Chapitre V

Empire de Hâna, Capitale – Un mois plus tard

Loë étudia avec attention l'avenue bondée dans laquelle il marchait à grands pas. Bien des silhouettes, et quelques calèches, passaient à côté de lui ; les bavardages et le claquement des sabots contre le sol lui arrachaient tout repère pour trouver la troupe de Xi.

Celle-ci lui avait envoyé une lettre, pour l'informer qu'elle avait une permission, ce jour même. Elle lui avait aussi demandé s'il voulait la voir : il avait manqué de s'étrangler avec son thé. Il était pourtant persuadé que son amie dédiait tout son temps libre à ses recherches sur le Diable ou à des entraînements supplémentaires.
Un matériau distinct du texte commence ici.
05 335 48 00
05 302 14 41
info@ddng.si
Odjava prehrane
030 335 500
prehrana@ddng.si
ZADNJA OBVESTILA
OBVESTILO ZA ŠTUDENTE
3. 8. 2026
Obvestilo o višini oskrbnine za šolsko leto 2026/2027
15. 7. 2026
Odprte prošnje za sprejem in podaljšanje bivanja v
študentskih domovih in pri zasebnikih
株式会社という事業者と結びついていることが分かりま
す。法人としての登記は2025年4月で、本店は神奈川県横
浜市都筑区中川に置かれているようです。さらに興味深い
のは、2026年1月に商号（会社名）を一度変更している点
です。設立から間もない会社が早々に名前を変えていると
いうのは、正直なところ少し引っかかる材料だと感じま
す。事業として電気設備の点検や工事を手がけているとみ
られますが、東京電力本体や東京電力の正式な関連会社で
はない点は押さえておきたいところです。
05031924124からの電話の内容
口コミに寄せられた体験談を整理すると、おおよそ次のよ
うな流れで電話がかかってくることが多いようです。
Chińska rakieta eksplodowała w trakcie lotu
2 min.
Que lui prenait-il ? Était-elle enfin devenue normale ? C'était ma présence qui l'enfonçait ? grimaça-t-il. J'ai bien fait de partir, alors. Et puis, cette école m'excédait... Comment elle fait, pour se résoudre à y rester encore quatre foutues années ?

Il remarqua alors une vingtaine de personnes habillées de cottes de mailles et de genouillères, au plastron léger à l'effigie de l'École Martiale de la Capitale. Il s'approcha aussitôt, et chercha les cheveux blonds de Xi. Connaissant son talent pour faire fuir les autres, elle était pour sûr en marge du groupe.
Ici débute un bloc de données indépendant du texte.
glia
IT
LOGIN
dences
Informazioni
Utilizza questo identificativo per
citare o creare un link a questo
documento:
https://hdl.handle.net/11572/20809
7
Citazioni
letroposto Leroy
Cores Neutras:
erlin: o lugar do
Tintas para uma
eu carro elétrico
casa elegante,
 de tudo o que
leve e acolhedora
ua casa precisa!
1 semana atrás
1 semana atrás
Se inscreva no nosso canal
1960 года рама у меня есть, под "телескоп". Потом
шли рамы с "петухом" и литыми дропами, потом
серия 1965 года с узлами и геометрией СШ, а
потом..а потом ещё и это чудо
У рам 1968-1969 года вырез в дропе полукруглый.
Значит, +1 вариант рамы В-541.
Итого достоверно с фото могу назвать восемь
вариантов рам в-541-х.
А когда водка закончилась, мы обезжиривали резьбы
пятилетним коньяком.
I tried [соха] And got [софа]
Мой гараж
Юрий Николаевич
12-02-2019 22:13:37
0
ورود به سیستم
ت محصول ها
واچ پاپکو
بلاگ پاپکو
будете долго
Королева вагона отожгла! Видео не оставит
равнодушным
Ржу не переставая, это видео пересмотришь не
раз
Puis, une jeune femme à la face plate, au court carré noir, et aux yeux en amande, sortit de la calèche étroite de l'École : mais dès qu'elle mit pied à terre, au lieu d'avancer à son tour, elle se retourna et étudia l'intérieur avec attention. Là tendit-elle la main vers... Xi ? Quelqu'un s'approche de Xi ? Elle a menacé cette pauvre fille ?!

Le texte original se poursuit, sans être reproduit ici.